*** Text block

Sew across the ends of the handles two or three times to ensure they are really secure. Make sure that your stitches are within the seam allowance of ¼ inch (0.6 cm) otherwise they will be visible on the outside and we don't want that.



Step 10

Now we are going to join the inside and outside of the carry cot. The two parts should look like this at this stage. The inside piece (this is the quilted one) is turned the right side out, and the outside piece is the wrong side out. Open the outside piece up and place the inside piece inside the outside piece so that the right sides of the fabric are facing each other. 



Match the side seams and pin or clip. 


Add other pins or clips to hold the two pieces together.



Sew all the way around the top edge using a ¼ inch (0.6 cm) seam allowance. I found it easier to see the top edge by flipping the outside (unquilted) side to the top.



Here's how it should look at this stage. 


Now you need to turn it the right way out through the turning gap you left earlier. Be gentle so that you do not rip your stitches.


Step 11

Sew up the turning gap using a ladder stitch.  



If you are not sure how to do this, watch this YouTube video by OnlineFabricStore.net:



Ta da – now it looks like a carry cot and it's the perfect size for dolly!

How to make a carry cot for a mini baby doll

How to make a carry cot for a mini baby doll


Step 12

Now the dolly needs a quilt and pillow to complete her carry cot.

Place the wadding (batting) down then place the fabric for the front of the quilt right side UP then add the back fabric right side DOWN.  




Pin or clip the layers together. Stitch all the way around leaving a turning gap in the side 1 ½ – 2 inches (3.8 – 5.1 cm) long.



Trim the excess wadding (batting) away and clip your corners, being careful not to cut the stitches.



Repeat the process for the pillow. This time, stack the two pieces of wadding (batting) on top of each other at the base of the pile.


Turn the quilt and pillow right side out and carefully poke out the corners. Close the turning gap using a ladder stitch as before. I added two simple lines of quilting to the quilt to hold the layers together.



Your dolly's carry cot is now complete!

How to make a carry cot for a mini baby doll

How to make a carry cot for a mini baby doll

How to make a carry cot for a mini baby doll


We have some other sewing and knitting patterns for the Wilko mini baby doll – you can find them here.

******

In the carry cot sewing instructions, what seam allowance is used when sewing around the top edge to join the inside and outside pieces?

*** Source material

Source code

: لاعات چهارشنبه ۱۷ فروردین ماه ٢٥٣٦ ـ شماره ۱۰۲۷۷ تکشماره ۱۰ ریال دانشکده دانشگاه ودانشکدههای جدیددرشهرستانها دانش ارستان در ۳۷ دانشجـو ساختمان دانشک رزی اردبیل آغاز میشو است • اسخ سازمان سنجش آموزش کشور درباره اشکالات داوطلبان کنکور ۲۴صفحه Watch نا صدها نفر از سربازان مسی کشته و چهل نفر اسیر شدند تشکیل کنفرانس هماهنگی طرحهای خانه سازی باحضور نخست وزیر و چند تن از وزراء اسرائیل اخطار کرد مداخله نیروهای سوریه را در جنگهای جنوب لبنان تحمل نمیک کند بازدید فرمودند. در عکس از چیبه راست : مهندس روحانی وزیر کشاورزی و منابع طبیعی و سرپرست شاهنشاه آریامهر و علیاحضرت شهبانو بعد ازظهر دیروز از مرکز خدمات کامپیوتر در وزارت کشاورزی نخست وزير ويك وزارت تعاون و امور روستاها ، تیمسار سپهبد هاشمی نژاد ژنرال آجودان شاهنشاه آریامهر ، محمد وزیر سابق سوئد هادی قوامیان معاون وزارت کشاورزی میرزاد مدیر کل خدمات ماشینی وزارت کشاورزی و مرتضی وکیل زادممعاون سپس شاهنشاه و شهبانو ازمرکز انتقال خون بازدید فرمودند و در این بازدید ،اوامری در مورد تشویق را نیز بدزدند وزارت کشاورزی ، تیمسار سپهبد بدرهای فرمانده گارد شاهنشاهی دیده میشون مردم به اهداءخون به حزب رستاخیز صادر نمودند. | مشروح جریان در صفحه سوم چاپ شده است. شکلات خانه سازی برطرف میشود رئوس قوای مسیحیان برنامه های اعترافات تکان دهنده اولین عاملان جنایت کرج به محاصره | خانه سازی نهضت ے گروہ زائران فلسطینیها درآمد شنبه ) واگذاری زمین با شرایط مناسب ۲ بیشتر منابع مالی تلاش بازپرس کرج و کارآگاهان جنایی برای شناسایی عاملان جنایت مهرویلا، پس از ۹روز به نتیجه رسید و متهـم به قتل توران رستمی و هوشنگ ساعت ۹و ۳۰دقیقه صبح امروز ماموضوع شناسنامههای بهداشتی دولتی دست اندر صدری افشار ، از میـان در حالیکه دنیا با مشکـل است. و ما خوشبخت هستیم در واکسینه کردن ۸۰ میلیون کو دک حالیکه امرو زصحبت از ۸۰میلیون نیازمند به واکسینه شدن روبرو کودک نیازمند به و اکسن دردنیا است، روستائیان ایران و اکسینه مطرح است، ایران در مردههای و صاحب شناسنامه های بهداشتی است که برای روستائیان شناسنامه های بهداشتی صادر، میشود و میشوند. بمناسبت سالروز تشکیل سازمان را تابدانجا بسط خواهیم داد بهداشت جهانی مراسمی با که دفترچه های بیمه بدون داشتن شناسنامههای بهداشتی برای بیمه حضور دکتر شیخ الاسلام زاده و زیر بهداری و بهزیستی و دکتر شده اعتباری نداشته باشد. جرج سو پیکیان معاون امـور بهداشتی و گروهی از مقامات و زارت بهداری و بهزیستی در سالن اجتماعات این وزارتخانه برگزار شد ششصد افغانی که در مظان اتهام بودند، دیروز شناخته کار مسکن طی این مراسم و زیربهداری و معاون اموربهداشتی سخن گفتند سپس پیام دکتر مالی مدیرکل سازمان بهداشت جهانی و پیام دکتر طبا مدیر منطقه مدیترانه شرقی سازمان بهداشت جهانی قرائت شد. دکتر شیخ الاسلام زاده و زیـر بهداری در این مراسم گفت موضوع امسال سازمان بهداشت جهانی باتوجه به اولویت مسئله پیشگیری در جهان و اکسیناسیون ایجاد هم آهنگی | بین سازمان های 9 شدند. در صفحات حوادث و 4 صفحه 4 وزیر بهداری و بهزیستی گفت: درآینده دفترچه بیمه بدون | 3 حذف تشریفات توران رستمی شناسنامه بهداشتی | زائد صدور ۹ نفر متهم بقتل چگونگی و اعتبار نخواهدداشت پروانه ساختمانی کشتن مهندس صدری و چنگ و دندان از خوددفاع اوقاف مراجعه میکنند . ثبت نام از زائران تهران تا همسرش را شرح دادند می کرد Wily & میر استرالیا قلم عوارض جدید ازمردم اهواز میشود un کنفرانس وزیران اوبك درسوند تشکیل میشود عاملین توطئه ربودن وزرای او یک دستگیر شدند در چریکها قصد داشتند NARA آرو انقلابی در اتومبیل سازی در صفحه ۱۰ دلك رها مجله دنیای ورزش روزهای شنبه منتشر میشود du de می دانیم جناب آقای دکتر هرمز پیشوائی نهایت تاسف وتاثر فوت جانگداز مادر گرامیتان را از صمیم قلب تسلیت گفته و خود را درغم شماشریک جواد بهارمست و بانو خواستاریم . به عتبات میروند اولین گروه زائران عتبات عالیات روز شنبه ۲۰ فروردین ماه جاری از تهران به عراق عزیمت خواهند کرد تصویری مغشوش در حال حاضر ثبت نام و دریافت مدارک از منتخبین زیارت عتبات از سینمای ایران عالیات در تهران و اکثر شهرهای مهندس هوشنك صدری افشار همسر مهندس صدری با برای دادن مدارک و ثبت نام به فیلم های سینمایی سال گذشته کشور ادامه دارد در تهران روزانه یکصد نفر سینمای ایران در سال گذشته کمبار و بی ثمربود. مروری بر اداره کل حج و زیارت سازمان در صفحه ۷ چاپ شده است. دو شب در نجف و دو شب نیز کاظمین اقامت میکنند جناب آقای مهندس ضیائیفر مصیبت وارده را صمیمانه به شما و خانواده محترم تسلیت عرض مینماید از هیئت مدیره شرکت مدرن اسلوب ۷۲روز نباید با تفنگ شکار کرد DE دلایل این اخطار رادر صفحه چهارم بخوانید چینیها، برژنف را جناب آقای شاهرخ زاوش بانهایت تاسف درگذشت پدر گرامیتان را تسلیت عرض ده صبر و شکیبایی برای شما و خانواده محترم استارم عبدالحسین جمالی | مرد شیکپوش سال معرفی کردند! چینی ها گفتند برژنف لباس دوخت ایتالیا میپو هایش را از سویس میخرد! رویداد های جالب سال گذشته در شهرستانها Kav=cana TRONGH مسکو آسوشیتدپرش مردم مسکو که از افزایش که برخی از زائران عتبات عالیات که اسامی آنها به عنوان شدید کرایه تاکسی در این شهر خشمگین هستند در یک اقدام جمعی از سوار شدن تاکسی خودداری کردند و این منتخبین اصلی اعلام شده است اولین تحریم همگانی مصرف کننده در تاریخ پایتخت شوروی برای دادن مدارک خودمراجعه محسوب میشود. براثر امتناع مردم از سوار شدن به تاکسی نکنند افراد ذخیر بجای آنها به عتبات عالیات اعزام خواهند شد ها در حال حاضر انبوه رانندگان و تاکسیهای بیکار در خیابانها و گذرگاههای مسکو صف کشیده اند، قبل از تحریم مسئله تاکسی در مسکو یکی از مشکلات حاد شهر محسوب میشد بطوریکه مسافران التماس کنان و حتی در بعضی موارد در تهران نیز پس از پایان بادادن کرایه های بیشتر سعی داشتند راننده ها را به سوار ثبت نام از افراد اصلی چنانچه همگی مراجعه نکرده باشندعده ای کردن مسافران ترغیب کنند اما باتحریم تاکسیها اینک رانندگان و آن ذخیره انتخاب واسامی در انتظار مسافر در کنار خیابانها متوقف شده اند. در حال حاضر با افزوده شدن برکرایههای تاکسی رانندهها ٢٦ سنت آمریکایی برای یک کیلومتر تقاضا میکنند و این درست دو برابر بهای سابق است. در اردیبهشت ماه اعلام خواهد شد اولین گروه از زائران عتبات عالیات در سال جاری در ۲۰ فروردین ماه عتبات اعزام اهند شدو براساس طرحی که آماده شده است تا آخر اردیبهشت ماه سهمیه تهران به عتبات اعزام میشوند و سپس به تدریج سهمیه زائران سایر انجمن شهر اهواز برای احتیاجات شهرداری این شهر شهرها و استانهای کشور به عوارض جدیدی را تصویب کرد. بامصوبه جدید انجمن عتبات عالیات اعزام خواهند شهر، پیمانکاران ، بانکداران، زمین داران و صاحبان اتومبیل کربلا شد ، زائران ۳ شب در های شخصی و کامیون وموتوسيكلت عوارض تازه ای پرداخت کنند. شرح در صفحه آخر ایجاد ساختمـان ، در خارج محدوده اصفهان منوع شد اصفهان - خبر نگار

******

### [Response to the task]
A ¼ inch (0.6 cm) seam allowance.